Lift slower. I need more time under tension. Not applicable to CrossFit WODs under time, but I need to drop 10% of my weights and go much slower for hypertrophy.
Train harder. I can train a lot harder than I think I can. When I’ve had enough, I have more left. Set aside everything else and just do that one thing. Jason Khalipa describes the AMRAP mentality as identifying your focus, working hard on just that one task, then switching to the next focus.
Training
I woke up ready to train:
This morning’s white board:
21 - 15 - 9 - 15 - 21
Cals on the rower
Toes to bar
Wall ball 20 lbs.
Then we wrapped up with a cash out with four rounds of a 50’ sled push and 8 hammer curls.
Next 5 AM run:
Fueling
There were free Barebells protein bars at the gym. Macros pretty good with 20 g of protein and 220 calories. Flavor fine and texture good, especially the coating which is reminiscent of a Crunch chocolate bar.
Supplementing
As summer activities wrap up, it is time to start thinking about your vitamin D strategy. If you’re going to be out in the sun less as we head into September, make up for it with a supplement. Meanwhile, the FDA had a little moment of leniency during Covid, but appears to be back in business of cracking down on performance enhancing pharma.
Measuring
I joined Whoop to monitor my health stats. What have I learned so far? My respiratory rate is 15.1 RPM, which is in the normal range for breathing; I’d like to slow it down and breathe deeper. My resting heart rate is 47 BPM. Improving my cardiovascular fitness would reduce that. My stress is low in the evenings, moderate during the day, but high during CrossFit WODs.
Recovering
Well I don’t like this at all. I thought I had a complete night of sleep and woke up rested and ready to work. But my new health tracker says that I was in bed for 8:20, needed 8:14 of sleep, slept for 6:42, and got 3:49 restorative sleep. I recall being awake a cumulative 5-10 minutes so this is surprisingly bad. What I call 8 hours of sleep, Whoop calls less than 7.
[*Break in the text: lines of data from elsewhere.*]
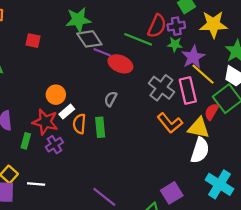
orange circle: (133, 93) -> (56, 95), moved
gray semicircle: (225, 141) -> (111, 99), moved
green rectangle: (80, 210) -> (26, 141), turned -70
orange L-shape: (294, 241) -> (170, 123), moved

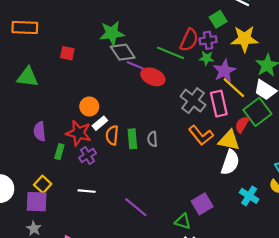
gray semicircle: (111, 99) -> (152, 139), moved, turned -32
white line: (36, 184) -> (87, 191), moved
cyan cross: (219, 184) -> (249, 196), size x0.7

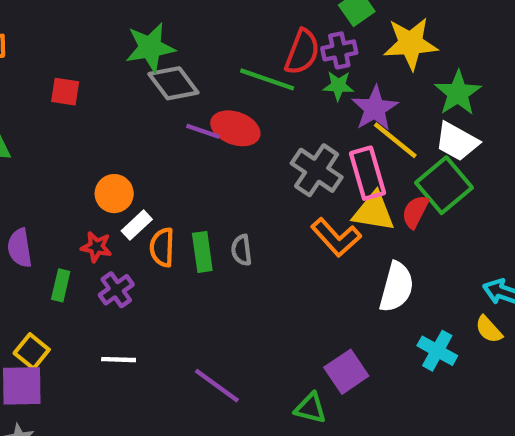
purple line: (135, 65) -> (203, 131), moved
red star: (79, 133) -> (96, 247), size x0.6
yellow triangle: (229, 140) -> (374, 212), moved

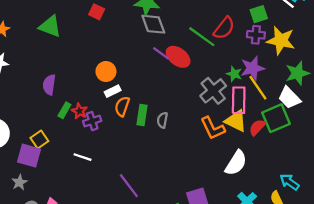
purple cross: (339, 50) -> (256, 35), moved
green star: (338, 86) -> (234, 74), moved
red star: (96, 247) -> (79, 111), moved

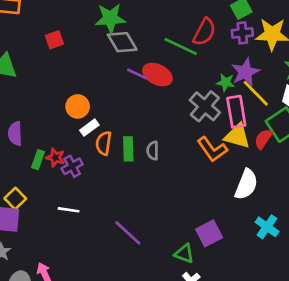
red square: (97, 12) -> (54, 40), turned -35

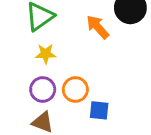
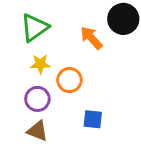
orange circle: (75, 89) -> (69, 80), moved

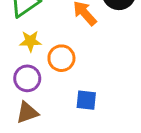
brown triangle: (37, 131) -> (27, 113), turned -40

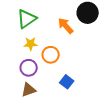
blue square: (86, 100) -> (67, 82), turned 32

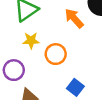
purple circle: (29, 68) -> (14, 70), moved

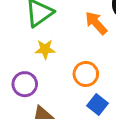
orange circle: (56, 54) -> (86, 74), moved

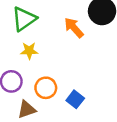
orange circle: (86, 74) -> (46, 88), moved

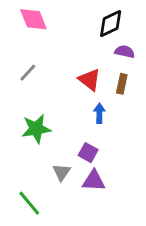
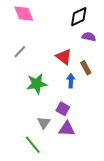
brown rectangle: (122, 84) -> (86, 68), moved, turned -40
green star: (36, 129) -> (37, 84), moved
green line: (29, 203) -> (33, 145), moved

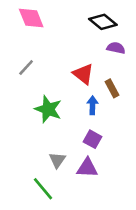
black diamond: (79, 17) -> (103, 22), turned 65
green star: (37, 84) -> (48, 109), turned 30
purple square: (63, 109) -> (92, 139), moved

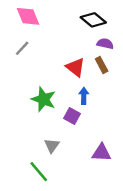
gray line: (26, 67) -> (22, 48), moved
brown rectangle: (112, 88) -> (102, 65), moved
purple square: (92, 139) -> (72, 116), moved
purple triangle: (87, 168) -> (102, 153), moved

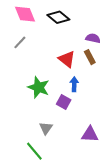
black diamond: (93, 20) -> (58, 17), moved

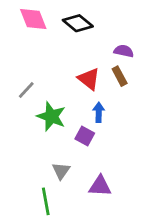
gray line: (20, 42) -> (26, 90), moved
purple triangle: (90, 134) -> (100, 186), moved
green line: (34, 151) -> (46, 201), turned 30

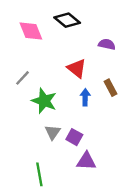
pink diamond: (33, 19) -> (31, 31), moved
brown rectangle: (120, 76) -> (110, 88), moved
purple square: (85, 136) -> (74, 137), moved
gray triangle: (61, 171) -> (53, 132), moved

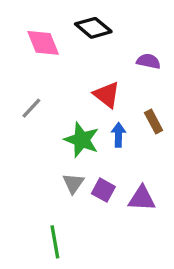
green star: (44, 101) -> (82, 140), moved
purple triangle: (86, 161) -> (142, 198), moved

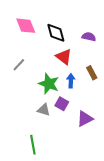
black diamond: (93, 28) -> (56, 33), moved, turned 35
gray triangle: (73, 183) -> (44, 110), turned -48
purple square: (103, 190) -> (62, 104), moved
purple triangle: (142, 198) -> (85, 119), turned -30

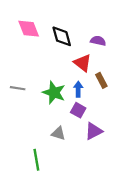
red triangle: (64, 57) -> (83, 63), moved
gray line: (19, 65) -> (18, 88), moved, turned 56
purple square: (62, 104) -> (78, 110), moved
gray triangle: (44, 110) -> (58, 133), moved

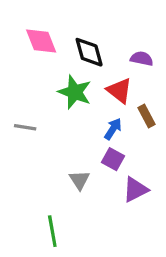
blue arrow: (78, 89) -> (113, 129), turned 32
green star: (54, 93) -> (75, 92), moved
gray triangle: (58, 133) -> (79, 180), moved, turned 40

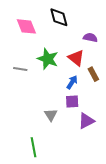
black diamond: (89, 52) -> (59, 17), moved
gray line: (25, 127) -> (20, 69), moved
purple square: (113, 159) -> (72, 102), turned -32

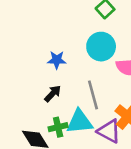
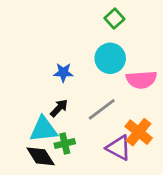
gray line: (93, 95) -> (102, 109), turned 68
cyan triangle: (80, 122) -> (43, 129), moved

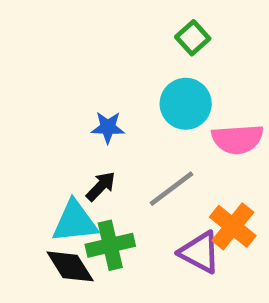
green cross: (65, 144) -> (110, 245), size x1.4

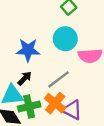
blue star: (108, 127) -> (28, 50), size x1.5
orange cross: (233, 226) -> (55, 103), moved

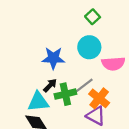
orange cross: (55, 103) -> (99, 98), moved
green cross: (29, 107) -> (65, 94), moved

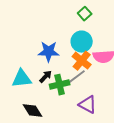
orange cross: (99, 98) -> (82, 61), moved
cyan triangle: (38, 102) -> (22, 79), moved

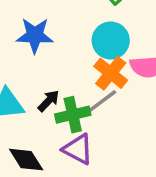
blue star: (49, 52) -> (35, 35), moved
purple triangle: (88, 105) -> (78, 149), moved

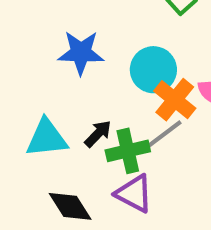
cyan circle: (111, 40) -> (153, 70), moved

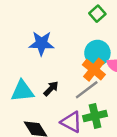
cyan circle: (153, 70) -> (97, 53), moved
green cross: (128, 151) -> (95, 116), moved

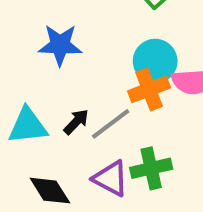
orange cross: (94, 70) -> (149, 89), turned 30
gray line: (87, 90) -> (111, 124), moved

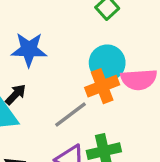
black arrow: (76, 122) -> (16, 94), moved

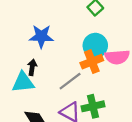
black arrow: (16, 94) -> (32, 67), turned -35

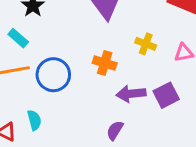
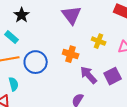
purple arrow: (131, 94) -> (89, 75), turned 54
cyan semicircle: (34, 120) -> (14, 84), moved

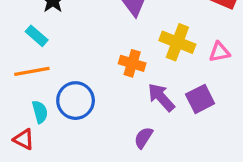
yellow cross: (99, 41) -> (177, 42), size x1.5
blue circle: (36, 62) -> (76, 101), moved

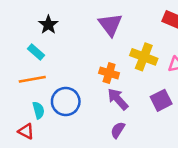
purple arrow: (161, 97) -> (118, 99), moved

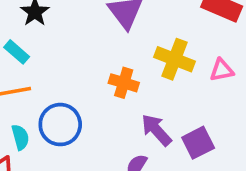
purple arrow: (118, 99) -> (156, 130), moved
purple square: (161, 100) -> (198, 143), moved

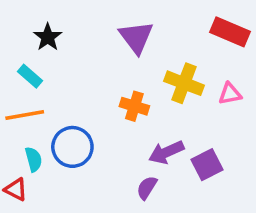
purple arrow: (156, 130) -> (166, 152), turned -72

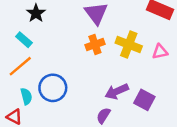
orange cross: (134, 106) -> (95, 45), moved, turned -36
orange line: (25, 115) -> (20, 66), turned -30
purple square: (207, 165) -> (144, 100), turned -35

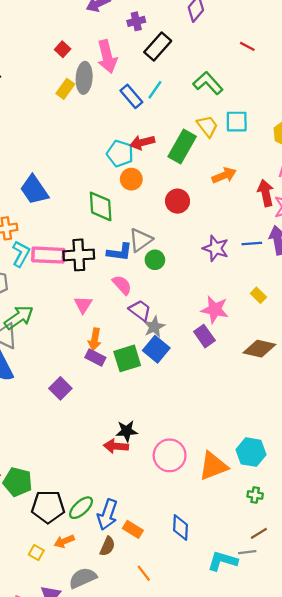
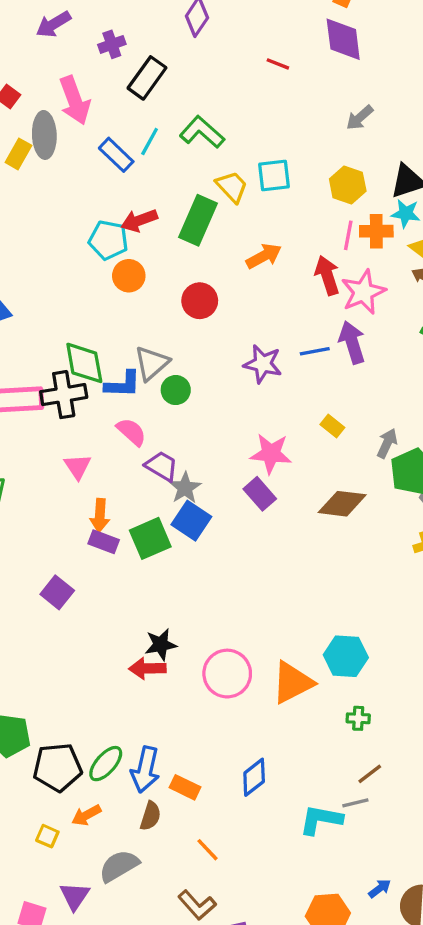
green L-shape: (208, 83) -> (202, 132), moved
green diamond: (101, 206) -> (84, 363), moved
blue diamond: (180, 528) -> (254, 777), turned 55

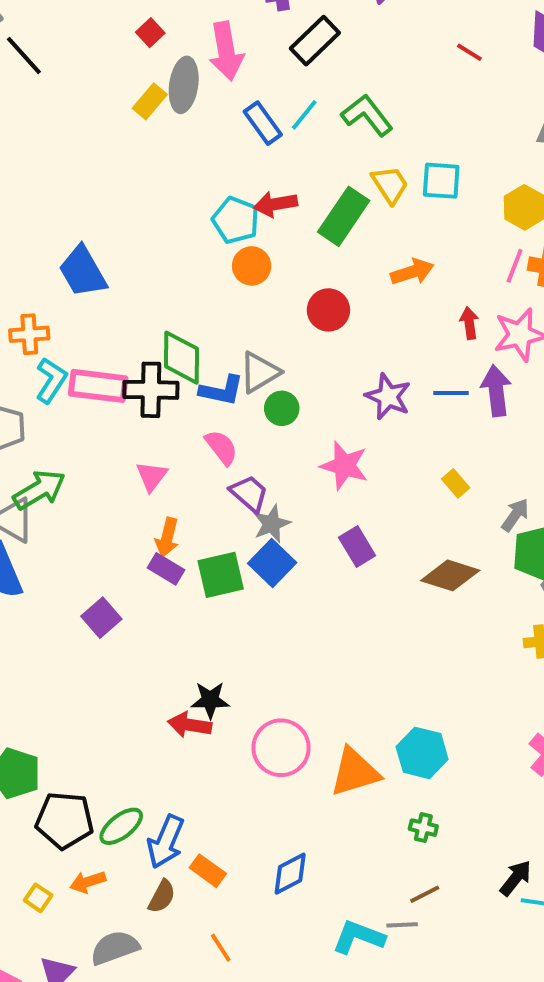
red arrow: (327, 275) -> (469, 323), moved, size x0.7
pink star: (271, 454) -> (344, 466), moved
Graston scraping has helped my post-jiu jitsu camp recovery. Later today I’m heading over to Telos Sport and Recovery for cupping and acupuncture.
Closing
Train hard. Eat clean. Sleep enough. Don’t overthink or over complicate the rest. If you are already doing the basics well and want to improve, you don’t need to go onto other stuff. You can just do them better. Train harder. Eat cleaner. Sleep more. Jason Khalipa emphasized the first to me this past week. I’m good on the second but could be better. And the third might be worse than I thought if Whoop is right.
The best fitness for jiu jitsu is more jiu jitsu. It has its own extremely sports specific demands that are not easily met externally.
Excellent stuff. I have two very young children at home. Any pointers for training/sleeping with really young children?